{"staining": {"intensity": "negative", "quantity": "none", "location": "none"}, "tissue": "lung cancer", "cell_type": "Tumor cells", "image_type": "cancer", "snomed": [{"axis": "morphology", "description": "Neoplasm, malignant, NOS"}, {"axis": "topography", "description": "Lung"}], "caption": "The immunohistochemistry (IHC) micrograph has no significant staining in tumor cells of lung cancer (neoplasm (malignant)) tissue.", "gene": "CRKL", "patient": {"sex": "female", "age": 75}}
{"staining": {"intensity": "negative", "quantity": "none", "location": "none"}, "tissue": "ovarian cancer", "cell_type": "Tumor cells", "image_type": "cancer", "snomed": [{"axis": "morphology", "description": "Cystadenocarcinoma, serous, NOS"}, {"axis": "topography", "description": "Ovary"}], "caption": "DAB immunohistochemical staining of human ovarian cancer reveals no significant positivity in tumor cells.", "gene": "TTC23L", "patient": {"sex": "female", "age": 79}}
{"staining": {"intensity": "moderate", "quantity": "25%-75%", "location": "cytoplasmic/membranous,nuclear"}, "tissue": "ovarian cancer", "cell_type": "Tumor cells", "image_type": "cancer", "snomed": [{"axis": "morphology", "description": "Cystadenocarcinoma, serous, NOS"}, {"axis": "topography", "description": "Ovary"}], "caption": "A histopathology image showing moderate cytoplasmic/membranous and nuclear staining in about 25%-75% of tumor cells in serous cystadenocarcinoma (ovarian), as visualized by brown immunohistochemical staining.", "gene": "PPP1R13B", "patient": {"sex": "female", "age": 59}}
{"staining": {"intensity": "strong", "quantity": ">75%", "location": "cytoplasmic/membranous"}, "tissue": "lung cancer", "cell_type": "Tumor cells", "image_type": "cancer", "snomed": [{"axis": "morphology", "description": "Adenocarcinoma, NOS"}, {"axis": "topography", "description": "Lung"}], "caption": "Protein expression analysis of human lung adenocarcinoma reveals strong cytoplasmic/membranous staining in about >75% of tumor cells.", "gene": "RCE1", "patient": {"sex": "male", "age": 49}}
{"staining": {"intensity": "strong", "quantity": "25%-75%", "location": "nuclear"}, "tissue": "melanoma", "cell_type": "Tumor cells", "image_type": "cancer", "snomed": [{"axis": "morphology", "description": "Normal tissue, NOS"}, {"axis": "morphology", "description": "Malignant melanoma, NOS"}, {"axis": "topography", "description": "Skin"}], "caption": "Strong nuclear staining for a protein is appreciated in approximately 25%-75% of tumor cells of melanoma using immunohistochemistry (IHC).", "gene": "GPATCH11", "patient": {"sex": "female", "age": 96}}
* * *
> _Exercise instructions_
Begin with the first line of the data above and, please, print each line exactly until you have printed the line containing "expression analysis of"; print nothing else.

> _Exercise solution_
{"staining": {"intensity": "negative", "quantity": "none", "location": "none"}, "tissue": "lung cancer", "cell_type": "Tumor cells", "image_type": "cancer", "snomed": [{"axis": "morphology", "description": "Neoplasm, malignant, NOS"}, {"axis": "topography", "description": "Lung"}], "caption": "The immunohistochemistry (IHC) micrograph has no significant staining in tumor cells of lung cancer (neoplasm (malignant)) tissue.", "gene": "CRKL", "patient": {"sex": "female", "age": 75}}
{"staining": {"intensity": "negative", "quantity": "none", "location": "none"}, "tissue": "ovarian cancer", "cell_type": "Tumor cells", "image_type": "cancer", "snomed": [{"axis": "morphology", "description": "Cystadenocarcinoma, serous, NOS"}, {"axis": "topography", "description": "Ovary"}], "caption": "DAB immunohistochemical staining of human ovarian cancer reveals no significant positivity in tumor cells.", "gene": "TTC23L", "patient": {"sex": "female", "age": 79}}
{"staining": {"intensity": "moderate", "quantity": "25%-75%", "location": "cytoplasmic/membranous,nuclear"}, "tissue": "ovarian cancer", "cell_type": "Tumor cells", "image_type": "cancer", "snomed": [{"axis": "morphology", "description": "Cystadenocarcinoma, serous, NOS"}, {"axis": "topography", "description": "Ovary"}], "caption": "A histopathology image showing moderate cytoplasmic/membranous and nuclear staining in about 25%-75% of tumor cells in serous cystadenocarcinoma (ovarian), as visualized by brown immunohistochemical staining.", "gene": "PPP1R13B", "patient": {"sex": "female", "age": 59}}
{"staining": {"intensity": "strong", "quantity": ">75%", "location": "cytoplasmic/membranous"}, "tissue": "lung cancer", "cell_type": "Tumor cells", "image_type": "cancer", "snomed": [{"axis": "morphology", "description": "Adenocarcinoma, NOS"}, {"axis": "topography", "description": "Lung"}], "caption": "Protein expression analysis of human lung adenocarcinoma reveals strong cytoplasmic/membranous staining in about >75% of tumor cells.", "gene": "RCE1", "patient": {"sex": "male", "age": 49}}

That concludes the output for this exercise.